The Pittsburgh Steelers have reached the point where the secondary has become their primary concern, to the point where the thought of facing Ryan Fitzpatrick following Patrick Mahomes sends shivers down your spine.
And you thought tying the Browns was bad.
In the Monday Night Football game at the Tampa Bay Buccaneers, the Steelers’ cornerbacks face the NFL’s top passing offense through the first two weeks of the season.
That’s a challenge for the cornerbacks, a position at which the Steelers have invested a first-round pick in Artie Burns, a third-rounder in Cameron Sutton and a three-year, $27-million deal in Joe Haden. They need that investment to start paying off.

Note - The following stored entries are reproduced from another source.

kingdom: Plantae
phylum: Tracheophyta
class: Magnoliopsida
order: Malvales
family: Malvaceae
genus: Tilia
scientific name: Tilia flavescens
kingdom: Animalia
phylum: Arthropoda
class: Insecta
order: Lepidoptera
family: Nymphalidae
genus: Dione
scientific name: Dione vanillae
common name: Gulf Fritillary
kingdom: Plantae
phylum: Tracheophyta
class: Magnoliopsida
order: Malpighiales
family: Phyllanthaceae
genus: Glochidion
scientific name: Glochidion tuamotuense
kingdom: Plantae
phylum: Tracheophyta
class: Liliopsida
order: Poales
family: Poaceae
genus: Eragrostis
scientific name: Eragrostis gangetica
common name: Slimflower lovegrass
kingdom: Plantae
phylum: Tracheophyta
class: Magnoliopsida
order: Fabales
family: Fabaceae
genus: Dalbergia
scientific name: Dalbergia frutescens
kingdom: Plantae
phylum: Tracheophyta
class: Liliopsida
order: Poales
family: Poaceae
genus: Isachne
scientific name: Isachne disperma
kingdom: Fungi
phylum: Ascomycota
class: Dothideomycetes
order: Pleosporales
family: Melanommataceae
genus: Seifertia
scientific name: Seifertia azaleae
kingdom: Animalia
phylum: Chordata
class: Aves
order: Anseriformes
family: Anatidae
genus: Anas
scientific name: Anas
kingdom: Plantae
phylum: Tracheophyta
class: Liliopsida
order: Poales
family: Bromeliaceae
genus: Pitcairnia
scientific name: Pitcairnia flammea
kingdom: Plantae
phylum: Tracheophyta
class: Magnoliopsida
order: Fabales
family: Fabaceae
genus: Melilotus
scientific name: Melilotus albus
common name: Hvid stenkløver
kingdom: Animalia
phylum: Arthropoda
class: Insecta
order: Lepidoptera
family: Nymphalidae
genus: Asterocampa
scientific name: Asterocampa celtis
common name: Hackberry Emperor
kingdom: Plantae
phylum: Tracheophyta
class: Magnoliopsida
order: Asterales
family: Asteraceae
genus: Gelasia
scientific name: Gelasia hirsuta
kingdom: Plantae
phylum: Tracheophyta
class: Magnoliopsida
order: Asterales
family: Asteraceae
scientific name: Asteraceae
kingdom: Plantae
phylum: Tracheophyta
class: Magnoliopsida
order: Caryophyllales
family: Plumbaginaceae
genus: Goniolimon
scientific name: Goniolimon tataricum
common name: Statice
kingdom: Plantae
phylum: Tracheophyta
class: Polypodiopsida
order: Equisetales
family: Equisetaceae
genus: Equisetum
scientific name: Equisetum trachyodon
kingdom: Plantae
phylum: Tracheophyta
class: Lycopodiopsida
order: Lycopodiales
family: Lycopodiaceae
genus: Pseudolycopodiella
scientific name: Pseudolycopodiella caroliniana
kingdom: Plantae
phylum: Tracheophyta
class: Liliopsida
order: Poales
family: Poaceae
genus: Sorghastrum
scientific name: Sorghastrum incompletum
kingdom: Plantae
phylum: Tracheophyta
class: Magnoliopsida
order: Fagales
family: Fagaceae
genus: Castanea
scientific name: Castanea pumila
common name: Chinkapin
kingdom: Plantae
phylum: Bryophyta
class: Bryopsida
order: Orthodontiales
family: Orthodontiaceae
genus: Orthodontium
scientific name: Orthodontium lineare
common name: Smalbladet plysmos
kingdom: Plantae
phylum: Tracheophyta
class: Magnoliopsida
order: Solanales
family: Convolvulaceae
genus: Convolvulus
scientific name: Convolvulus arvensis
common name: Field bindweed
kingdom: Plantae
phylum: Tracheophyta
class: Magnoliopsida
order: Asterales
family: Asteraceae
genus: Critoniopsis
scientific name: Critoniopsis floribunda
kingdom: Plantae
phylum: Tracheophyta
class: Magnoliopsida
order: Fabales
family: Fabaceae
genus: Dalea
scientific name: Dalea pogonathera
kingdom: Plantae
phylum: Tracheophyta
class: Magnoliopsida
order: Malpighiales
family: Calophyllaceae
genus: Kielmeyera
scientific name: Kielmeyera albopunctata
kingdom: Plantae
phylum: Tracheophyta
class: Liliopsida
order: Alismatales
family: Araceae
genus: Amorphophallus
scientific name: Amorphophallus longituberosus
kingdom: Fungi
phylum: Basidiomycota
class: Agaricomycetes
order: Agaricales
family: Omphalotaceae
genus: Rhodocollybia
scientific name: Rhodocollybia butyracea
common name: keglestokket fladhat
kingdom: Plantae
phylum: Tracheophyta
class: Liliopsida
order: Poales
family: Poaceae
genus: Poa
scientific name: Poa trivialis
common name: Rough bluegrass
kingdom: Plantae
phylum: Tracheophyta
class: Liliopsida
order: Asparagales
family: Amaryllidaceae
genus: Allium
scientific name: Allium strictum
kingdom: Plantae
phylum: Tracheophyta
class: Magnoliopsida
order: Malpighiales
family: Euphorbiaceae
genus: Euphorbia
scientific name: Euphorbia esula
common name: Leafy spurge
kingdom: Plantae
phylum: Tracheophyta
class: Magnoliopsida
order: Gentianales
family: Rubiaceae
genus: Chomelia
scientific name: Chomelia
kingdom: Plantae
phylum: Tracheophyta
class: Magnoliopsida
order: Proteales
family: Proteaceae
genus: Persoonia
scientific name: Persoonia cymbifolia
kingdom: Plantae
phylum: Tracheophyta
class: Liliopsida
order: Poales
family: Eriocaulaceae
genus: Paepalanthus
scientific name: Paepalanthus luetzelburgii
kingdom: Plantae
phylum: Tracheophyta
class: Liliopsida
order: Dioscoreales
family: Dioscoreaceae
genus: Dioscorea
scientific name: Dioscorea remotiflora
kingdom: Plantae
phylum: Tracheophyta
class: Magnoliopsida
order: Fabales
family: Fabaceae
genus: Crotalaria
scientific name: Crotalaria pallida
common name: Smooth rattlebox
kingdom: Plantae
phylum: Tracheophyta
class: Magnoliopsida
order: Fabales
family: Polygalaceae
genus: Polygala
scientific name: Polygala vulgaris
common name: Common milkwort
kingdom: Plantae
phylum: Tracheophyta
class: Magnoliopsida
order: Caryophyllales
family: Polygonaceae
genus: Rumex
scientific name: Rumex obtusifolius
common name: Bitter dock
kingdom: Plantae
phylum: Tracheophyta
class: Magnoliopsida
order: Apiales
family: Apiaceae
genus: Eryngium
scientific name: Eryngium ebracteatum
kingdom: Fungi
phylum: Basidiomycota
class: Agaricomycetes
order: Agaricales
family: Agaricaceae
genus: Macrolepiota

“I honestly think every week as a corner you have to take it personal,” Steelers cornerback Coty Sensabaugh said. “It’s a passing league. The league wants to see a lot of points scored, fans want to see a lot of points scored. So as a corner, you have to take it personal every week because most teams have numerous receivers that can play. Very seldom to do you find a team with no receivers.
“It’s more of a spotlight because it’s “Monday Night Football,” and everybody is watching. When you step on that field, your film is your resume. Every week, every play, you’ve got to be ready to go.”
The Bucs lead the league in passing yards per game (405) and passing yards per attempt (13.4). Journeyman Fitzpatrick has flourished in subbing for suspended starter Jameis Winston, delivering to big-play receivers DeSean Jackson and Mike Evans and tight end O.J. Howard, who Steelers defensive coordinator Keith Butler called “exceptional.”
“He understands what defenses are trying to do,” Butler said of Fitzpatrick, who has an 0-5 career record against the Steelers. “He knows who to read, who not to read and who’s what we call the ‘huckleberry’ on your defense — who he can try to take advantage of.”
The Steelers already might have identified the huckleberry on their own by benching Burns, their 2016 first-round draft pick. After Mahomes completed 23 of 28 passes for 326 yards and six touchdowns without an interception in the 42-37 loss to the Chiefs, the Steelers appear set to start Sensabaugh against the Bucs.
This change came after Butler was careful not to single out an individual position — let alone player — on the defense. Maybe he’s aware of that old line about the guy that doesn’t get the joke, and Butler doesn’t want to be the huckleberry.
“When you lose like we did — we gave up 42 points against these guys — it’s good to spread it around a little bit,” Butler said. “They’re not the only ones that messed up in this game. We messed up as coaches, too, as far as making sure we get the details of their assignment coached.”
The Steelers know since Ryan Shazier’s spine injury they aren’t going to win with their defense but in spite of it. They admitted there were miscommunication issues, but the biggest breakdown might be why Burns is being demoted.
“I gave up plays. Everyone saw that,” Burns said. “We’re the last line of defense. Everything they score is on us.”
The Chiefs scored on passes of 25 yards to tight end Travis Kelce and 29 yards to Tyreek Hill, and those didn’t rank in their top three plays. Mahomes connected with Sammy Watkins on a 40-yarder, with Hill on a 36-yarder and Kelce on a 31-yarder.
The Bucs are just as dangerous. Jackson has five catches of 20-plus yards and two of 40-plus, and Evans and Howard have three of 20-plus yards each. If the Steelers are going to rely on their offense, they have to give it a fighting chance by preventing big plays.
“With this defense and the offense that we have, you just don’t want to ever get beat over the top,” said Haden, who missed the Chiefs game with a hamstring injury but is expected to play against the Bucs. “I always try to tell our DBs, ‘Keep them catching the ball coming back to the quarterback.’ It’s going to make them go the long haul, make them get first downs and keep going. If they beat us with the bomb, that takes away the whole thing that we’ve got going.”
The Bucs present a challenge to the Steelers secondary, especially the cornerbacks. The demotion presents a challenge to Burns, who began the week with the confidence that if he can cover Antonio Brown every day in practice that he should be able to stick with any explosive receiver.
“We didn’t do our job,” Burns said. “We knew that during the game, and we knew that after the game. We’ve got another week to correct it. Tune in and watch us show what we can do.”
It’s “Monday Night Football,” so the world will be watching. The Steelers corners need to show that they can cover before this season reaches the point of no return.